Nino Di Cara, president of Electric Autonomy, says many companies reached out after the competition, and he continues to field inquiries. “It’s had a tremendous impact,” he says. Di Cara calls progress in the field “incremental,” noting that while the first generation of stations’ first priority had been access to power, new iterations are now making improvements like faster chargers and other technical advances, like pull-through charging (easier for the handicapped and for large vehicles), on-site energy sources, and even wireless EV charging. He predicts that in denser areas, most retailers will soon offer charging infrastructure to help promote charging while shopping. But on highways, companies will begin offering drivers on long trips options to refresh, adding to general road safety. “It’s the idea that it’s a place you’re going to want to stop. Spending time on a break is not a bad thing.”

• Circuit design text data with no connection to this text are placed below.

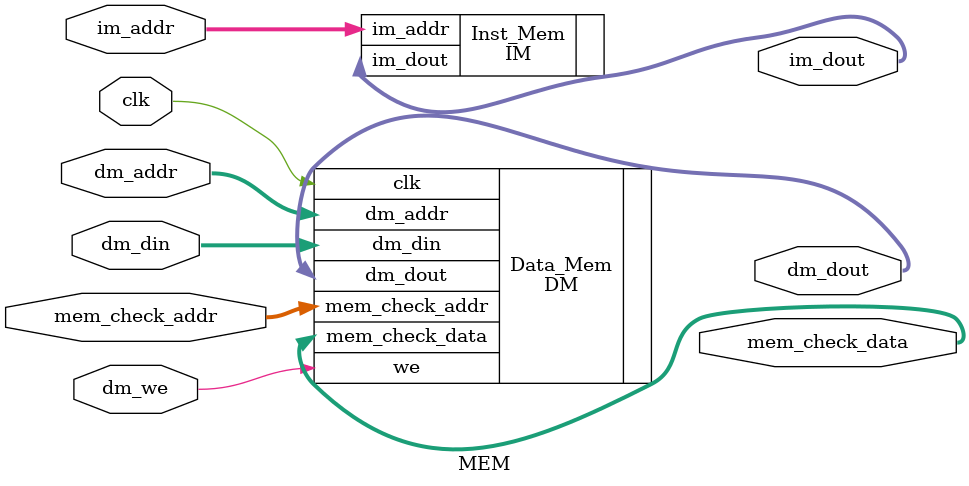
<source format=v>
module MEM(
    input clk,

    // MEM Data BUS with CPU
	//指令存储器端口
    input [31:0] im_addr,
    output [31:0] im_dout,
	
	//数据存储器端口
    input  [31:0] dm_addr,
    input dm_we,
    input  [31:0] dm_din,
    output [31:0] dm_dout,

    // MEM Debug BUS
    input [31:0] mem_check_addr,
    output [31:0] mem_check_data
);
   IM Inst_Mem(
    .im_addr(im_addr),
    .im_dout(im_dout)
   );

   DM Data_Mem(
    .clk(clk),
    .we(dm_we),
    
    .dm_addr(dm_addr),
    .dm_din(dm_din),
    .dm_dout(dm_dout),

    .mem_check_addr(mem_check_addr),
    .mem_check_data(mem_check_data)
   );

endmodule
</source>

Tesla, which has so far relied on adjacent retailers to provide amenities, seems to be dipping its toe into providing more options, at least in a few choice spots. Last year, the company filed a permit application for a “Supercharger Diner & Drive-In” at 7001 West Santa Monica Boulevard in Hollywood, on the former site of a Shakey’s Pizza restaurant. Fitted with 34 charging stations, the sleekly curved diner would include a 3,800-square-foot lower level and 5,500 square feet of outdoor seating. Movies shown on two screens would last about 30 minutes; the same amount of time it takes to charge an EV. In 2021, Tesla filed a patent application to trademark a “T” logo for several restaurant concepts, including “pop-up,” self-service,” and “take-out” restaurants.

The future is incredibly hard to predict in such a fast-moving field. Who knows, stations could be made obsolete by in-motion technologies like dynamic wireless and conductive charging, solar roadways, and solar roofs, or by battery-swapping facilities, which could reduce waiting times to basically zero. Morphosis’ Lee predicts that existing gas station chains will morph into “micro-hotel operators.” And it’s inevitable that new typologies will spring up. Still, despite any welcome changes, the bottom line will always be reliability, says Di Cara. “This is mission-critical infrastructure. You’ve got to have it. It’s got to work.”